- _Exercise data_
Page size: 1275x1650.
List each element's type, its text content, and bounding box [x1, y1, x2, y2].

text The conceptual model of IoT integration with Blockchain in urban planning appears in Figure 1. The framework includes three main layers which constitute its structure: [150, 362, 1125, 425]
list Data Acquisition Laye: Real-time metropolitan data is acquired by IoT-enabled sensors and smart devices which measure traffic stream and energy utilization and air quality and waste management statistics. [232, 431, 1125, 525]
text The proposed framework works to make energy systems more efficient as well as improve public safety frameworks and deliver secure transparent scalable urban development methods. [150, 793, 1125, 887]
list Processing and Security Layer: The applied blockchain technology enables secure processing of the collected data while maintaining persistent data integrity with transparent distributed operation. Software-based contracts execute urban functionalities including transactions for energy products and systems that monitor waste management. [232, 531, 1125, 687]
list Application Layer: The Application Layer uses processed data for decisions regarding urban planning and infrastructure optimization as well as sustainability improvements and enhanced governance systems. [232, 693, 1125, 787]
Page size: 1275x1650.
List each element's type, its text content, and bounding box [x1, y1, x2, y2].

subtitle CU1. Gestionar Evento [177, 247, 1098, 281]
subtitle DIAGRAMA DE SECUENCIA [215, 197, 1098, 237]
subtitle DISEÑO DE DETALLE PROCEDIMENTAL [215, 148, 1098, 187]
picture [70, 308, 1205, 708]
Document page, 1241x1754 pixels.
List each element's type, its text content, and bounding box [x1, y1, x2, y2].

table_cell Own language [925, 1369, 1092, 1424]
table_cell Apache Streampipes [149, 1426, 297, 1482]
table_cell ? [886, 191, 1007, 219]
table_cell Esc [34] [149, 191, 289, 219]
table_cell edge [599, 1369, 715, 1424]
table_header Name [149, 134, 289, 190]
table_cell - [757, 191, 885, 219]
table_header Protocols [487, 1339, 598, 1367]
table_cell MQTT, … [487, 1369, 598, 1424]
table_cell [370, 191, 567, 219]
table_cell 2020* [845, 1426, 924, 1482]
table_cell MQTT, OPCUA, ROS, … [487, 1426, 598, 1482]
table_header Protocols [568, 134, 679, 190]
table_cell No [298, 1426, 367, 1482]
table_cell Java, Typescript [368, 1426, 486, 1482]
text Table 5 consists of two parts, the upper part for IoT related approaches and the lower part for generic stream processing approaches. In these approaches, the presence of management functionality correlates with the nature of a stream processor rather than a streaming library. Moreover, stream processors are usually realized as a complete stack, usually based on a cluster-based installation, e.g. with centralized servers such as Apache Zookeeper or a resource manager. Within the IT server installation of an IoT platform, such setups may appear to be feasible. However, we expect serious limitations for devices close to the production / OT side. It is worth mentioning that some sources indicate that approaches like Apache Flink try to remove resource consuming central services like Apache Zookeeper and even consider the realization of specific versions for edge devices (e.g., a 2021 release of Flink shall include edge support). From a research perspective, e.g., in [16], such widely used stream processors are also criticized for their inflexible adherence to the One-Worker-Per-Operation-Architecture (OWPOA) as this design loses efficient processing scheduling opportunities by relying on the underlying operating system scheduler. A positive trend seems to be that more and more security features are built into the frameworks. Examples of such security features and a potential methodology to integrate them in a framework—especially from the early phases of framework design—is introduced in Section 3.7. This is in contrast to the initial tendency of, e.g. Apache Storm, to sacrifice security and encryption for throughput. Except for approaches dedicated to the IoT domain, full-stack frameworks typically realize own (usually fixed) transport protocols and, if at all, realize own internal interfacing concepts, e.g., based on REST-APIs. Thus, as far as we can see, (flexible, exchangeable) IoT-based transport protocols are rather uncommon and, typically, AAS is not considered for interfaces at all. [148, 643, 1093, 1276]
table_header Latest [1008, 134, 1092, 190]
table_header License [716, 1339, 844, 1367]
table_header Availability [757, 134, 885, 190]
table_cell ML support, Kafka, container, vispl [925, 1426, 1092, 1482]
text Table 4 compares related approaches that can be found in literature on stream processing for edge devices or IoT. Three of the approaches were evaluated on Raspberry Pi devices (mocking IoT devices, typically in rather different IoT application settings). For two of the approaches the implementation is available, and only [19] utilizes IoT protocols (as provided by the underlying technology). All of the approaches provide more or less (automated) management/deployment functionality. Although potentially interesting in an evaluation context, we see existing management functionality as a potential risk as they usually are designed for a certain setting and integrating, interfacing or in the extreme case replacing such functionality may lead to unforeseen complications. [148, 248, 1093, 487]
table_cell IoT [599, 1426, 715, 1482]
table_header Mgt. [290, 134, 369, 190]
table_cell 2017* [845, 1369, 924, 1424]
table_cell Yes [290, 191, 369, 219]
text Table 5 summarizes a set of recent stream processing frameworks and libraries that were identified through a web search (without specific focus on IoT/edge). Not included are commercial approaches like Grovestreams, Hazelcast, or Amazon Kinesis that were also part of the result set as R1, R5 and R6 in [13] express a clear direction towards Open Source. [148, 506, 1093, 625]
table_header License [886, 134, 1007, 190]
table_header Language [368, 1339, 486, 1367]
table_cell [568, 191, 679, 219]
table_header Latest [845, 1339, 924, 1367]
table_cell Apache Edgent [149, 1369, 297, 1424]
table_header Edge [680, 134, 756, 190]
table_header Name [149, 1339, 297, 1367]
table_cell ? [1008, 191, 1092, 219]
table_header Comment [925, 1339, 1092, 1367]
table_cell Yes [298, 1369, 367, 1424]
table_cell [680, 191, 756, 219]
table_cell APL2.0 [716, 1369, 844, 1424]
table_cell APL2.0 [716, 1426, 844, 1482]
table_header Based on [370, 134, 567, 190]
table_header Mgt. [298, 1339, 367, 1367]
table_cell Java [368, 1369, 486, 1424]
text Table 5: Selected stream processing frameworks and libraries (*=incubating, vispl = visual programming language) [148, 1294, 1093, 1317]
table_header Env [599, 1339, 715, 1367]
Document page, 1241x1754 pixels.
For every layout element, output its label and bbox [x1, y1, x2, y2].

- _Try it_
A verbatim reproduction of all the records above is the expected answer.

- _Exercise answer_
Page size: 1275x1650.
List each element's type, its text content, and bounding box [x1, y1, x2, y2].

text The conceptual model of IoT integration with Blockchain in urban planning appears in Figure 1. The framework includes three main layers which constitute its structure: [150, 362, 1125, 425]
list Data Acquisition Laye: Real-time metropolitan data is acquired by IoT-enabled sensors and smart devices which measure traffic stream and energy utilization and air quality and waste management statistics. [232, 431, 1125, 525]
text The proposed framework works to make energy systems more efficient as well as improve public safety frameworks and deliver secure transparent scalable urban development methods. [150, 793, 1125, 887]
list Processing and Security Layer: The applied blockchain technology enables secure processing of the collected data while maintaining persistent data integrity with transparent distributed operation. Software-based contracts execute urban functionalities including transactions for energy products and systems that monitor waste management. [232, 531, 1125, 687]
list Application Layer: The Application Layer uses processed data for decisions regarding urban planning and infrastructure optimization as well as sustainability improvements and enhanced governance systems. [232, 693, 1125, 787]
Page size: 1275x1650.
List each element's type, its text content, and bounding box [x1, y1, x2, y2].

subtitle CU1. Gestionar Evento [177, 247, 1098, 281]
subtitle DIAGRAMA DE SECUENCIA [215, 197, 1098, 237]
subtitle DISEÑO DE DETALLE PROCEDIMENTAL [215, 148, 1098, 187]
picture [70, 308, 1205, 708]
Document page, 1241x1754 pixels.
List each element's type, its text content, and bounding box [x1, y1, x2, y2].

table_cell Own language [925, 1369, 1092, 1424]
table_cell Apache Streampipes [149, 1426, 297, 1482]
table_cell ? [886, 191, 1007, 219]
table_cell Esc [34] [149, 191, 289, 219]
table_cell edge [599, 1369, 715, 1424]
table_header Name [149, 134, 289, 190]
table_cell - [757, 191, 885, 219]
table_header Protocols [487, 1339, 598, 1367]
table_cell MQTT, … [487, 1369, 598, 1424]
table_cell [370, 191, 567, 219]
table_cell 2020* [845, 1426, 924, 1482]
table_cell MQTT, OPCUA, ROS, … [487, 1426, 598, 1482]
table_header Protocols [568, 134, 679, 190]
table_cell No [298, 1426, 367, 1482]
table_cell Java, Typescript [368, 1426, 486, 1482]
text Table 5 consists of two parts, the upper part for IoT related approaches and the lower part for generic stream processing approaches. In these approaches, the presence of management functionality correlates with the nature of a stream processor rather than a streaming library. Moreover, stream processors are usually realized as a complete stack, usually based on a cluster-based installation, e.g. with centralized servers such as Apache Zookeeper or a resource manager. Within the IT server installation of an IoT platform, such setups may appear to be feasible. However, we expect serious limitations for devices close to the production / OT side. It is worth mentioning that some sources indicate that approaches like Apache Flink try to remove resource consuming central services like Apache Zookeeper and even consider the realization of specific versions for edge devices (e.g., a 2021 release of Flink shall include edge support). From a research perspective, e.g., in [16], such widely used stream processors are also criticized for their inflexible adherence to the One-Worker-Per-Operation-Architecture (OWPOA) as this design loses efficient processing scheduling opportunities by relying on the underlying operating system scheduler. A positive trend seems to be that more and more security features are built into the frameworks. Examples of such security features and a potential methodology to integrate them in a framework—especially from the early phases of framework design—is introduced in Section 3.7. This is in contrast to the initial tendency of, e.g. Apache Storm, to sacrifice security and encryption for throughput. Except for approaches dedicated to the IoT domain, full-stack frameworks typically realize own (usually fixed) transport protocols and, if at all, realize own internal interfacing concepts, e.g., based on REST-APIs. Thus, as far as we can see, (flexible, exchangeable) IoT-based transport protocols are rather uncommon and, typically, AAS is not considered for interfaces at all. [148, 643, 1093, 1276]
table_header Latest [1008, 134, 1092, 190]
table_header License [716, 1339, 844, 1367]
table_header Availability [757, 134, 885, 190]
table_cell ML support, Kafka, container, vispl [925, 1426, 1092, 1482]
text Table 4 compares related approaches that can be found in literature on stream processing for edge devices or IoT. Three of the approaches were evaluated on Raspberry Pi devices (mocking IoT devices, typically in rather different IoT application settings). For two of the approaches the implementation is available, and only [19] utilizes IoT protocols (as provided by the underlying technology). All of the approaches provide more or less (automated) management/deployment functionality. Although potentially interesting in an evaluation context, we see existing management functionality as a potential risk as they usually are designed for a certain setting and integrating, interfacing or in the extreme case replacing such functionality may lead to unforeseen complications. [148, 248, 1093, 487]
table_cell IoT [599, 1426, 715, 1482]
table_header Mgt. [290, 134, 369, 190]
table_cell 2017* [845, 1369, 924, 1424]
table_cell Yes [290, 191, 369, 219]
text Table 5 summarizes a set of recent stream processing frameworks and libraries that were identified through a web search (without specific focus on IoT/edge). Not included are commercial approaches like Grovestreams, Hazelcast, or Amazon Kinesis that were also part of the result set as R1, R5 and R6 in [13] express a clear direction towards Open Source. [148, 506, 1093, 625]
table_header License [886, 134, 1007, 190]
table_header Language [368, 1339, 486, 1367]
table_cell [568, 191, 679, 219]
table_header Latest [845, 1339, 924, 1367]
table_cell Apache Edgent [149, 1369, 297, 1424]
table_header Edge [680, 134, 756, 190]
table_header Name [149, 1339, 297, 1367]
table_cell ? [1008, 191, 1092, 219]
table_header Comment [925, 1339, 1092, 1367]
table_cell Yes [298, 1369, 367, 1424]
table_cell [680, 191, 756, 219]
table_cell APL2.0 [716, 1369, 844, 1424]
table_cell APL2.0 [716, 1426, 844, 1482]
table_header Based on [370, 134, 567, 190]
table_header Mgt. [298, 1339, 367, 1367]
table_cell Java [368, 1369, 486, 1424]
text Table 5: Selected stream processing frameworks and libraries (*=incubating, vispl = visual programming language) [148, 1294, 1093, 1317]
table_header Env [599, 1339, 715, 1367]
Document page, 1241x1754 pixels.
For every layout element, output its label and bbox [x1, y1, x2, y2].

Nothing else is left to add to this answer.